In the past couple of weeks at Uganda Breweries, we faced the heart-wrenching loss of two beloved figures - my predecessor, Evans Mutai, and our former Board Chair, Dr Martin Aliker. It was a heavy burden for us to bear and also a moment to reflect on how our shared values as a business keep us connected as one. In the aftermath of this difficult time, I would like to share the lessons and insights we have gained, and my views on how a company can provide solace and assistance during such challenging times.

Memorialising a deceased staff member is good place to start. It is a way of providing a sense of closure and honouring their memory in a meaningful way. Such a memorial can include a memorial service, coffee book publication with pictorial memories, planting a tree, or dedicating a plaque in their honour. When staff take time off to pay tribute to their deceased colleagues, it helps them feel connected and valued both when they are alive and when they are gone.

Losing a loved one, and the logistics involved, have a financial impact. Additionally, death often comes unexpectedly, leaving family and friends exposed to financial burdens. Group Life Assurance really comes in handy here, mitigating the financial impact of the unexpected loss. It is important for everyone with a life cover to ensure that they have updated their beneficiary nominees. This ensures that the administration of the policy is smooth and efficient and that the benefit goes to the intended recipients.

In several organisations, HR teams have established welfare funds that offer either voluntary or mandatory savings by employees. Some of these programmes even extend to other family members, including parents and parents-in-law.

According to the Uganda Counselling Association and the Ministry of Health, an estimated 14 million Ugandans suffer from a form of mental disorder, meaning that 35 out of 100 Ugandans you meet are battling a mental health problem.

While depression, unemployment, and diagnosed medical conditions contribute to these high numbers, experts suggest that the loss of loved ones can also act as a trigger. These statistics highlight the crucial need for counselling services, especially during tough times such as grieving a loved one. Failing to get help in such situations can lead to depression.
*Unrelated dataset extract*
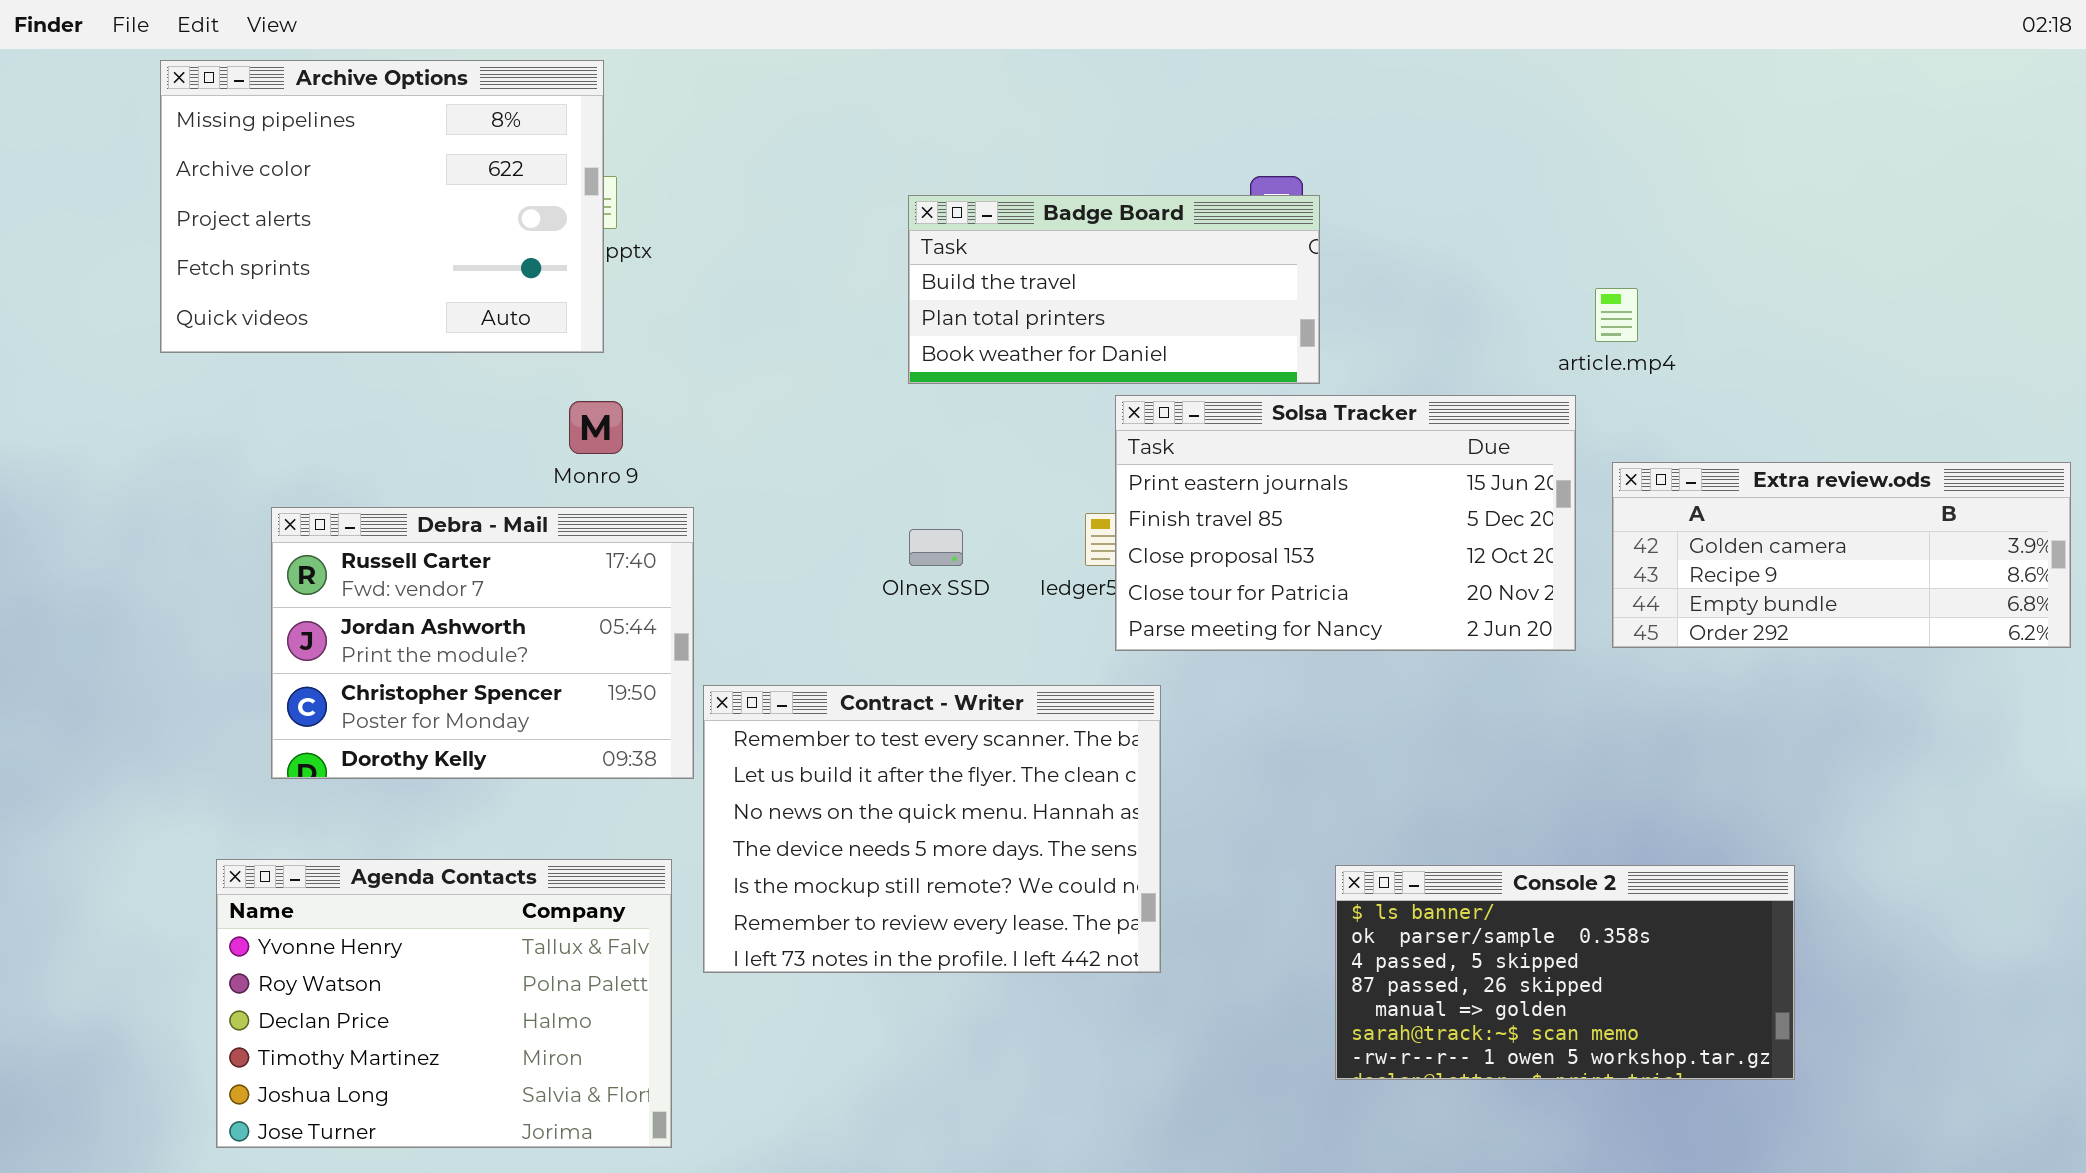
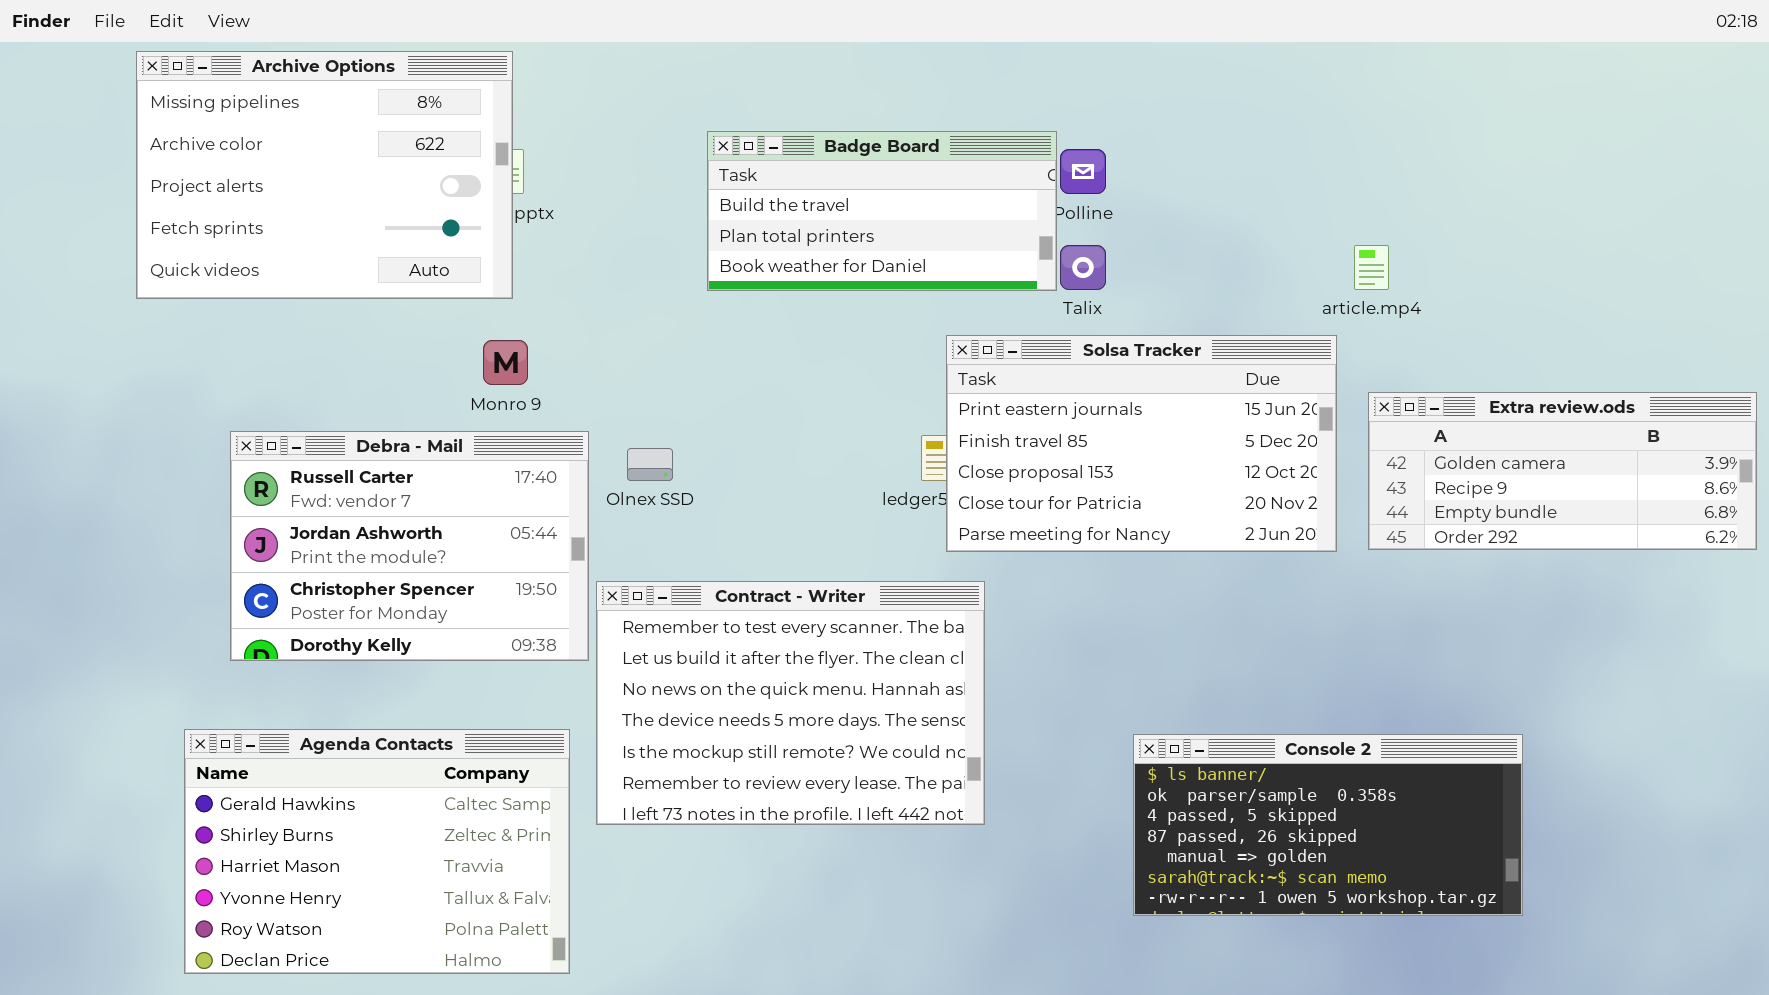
Badge Board: [908,195,1320,384] -> [707,131,1057,291], moved
Olnex SSD: [909,529,963,566] -> [627,448,673,481], moved
Agenda Contacts: [216,859,672,1148] -> [184,729,570,974], scrolled up 3 rows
Replacing a colleague who has departed can be a daunting task for any organisation. While it is important to maintain business continuity by filling the vacancy as soon as possible, it is equally crucial to handle the process with sensitivity and care to avoid any negative impact on the colleagues left behind. Rushing the replacement process can create an impression of indifference towards the departed employee’s contribution and value, and can lead to doubts among the remaining staff about their own worth. To maintain a respectful workplace environment, it is important to allow an appropriate period of mourning and communicate the internal process transparently with the staff, so that they feel involved and reassured.

Organisations need to understand that the loss of a staff member can have a lasting impact beyond the initial grieving period. It is essential for businesses to offer long-term support to employees to help them process their loss and cope with the aftermath. Failure to provide such support can lead to a lose-lose situation where productivity is affected.

Recognising the ongoing impact of a loss and acknowledging the value of the individual who passed away can have a unifying effect on organisations. By doing so, employees can move forward while still carrying the memory of their co-worker with them, fostering a sense of solidarity and togetherness.

Ms Patricia Kadama Anguzu  is  the Human Resource Director, UBL.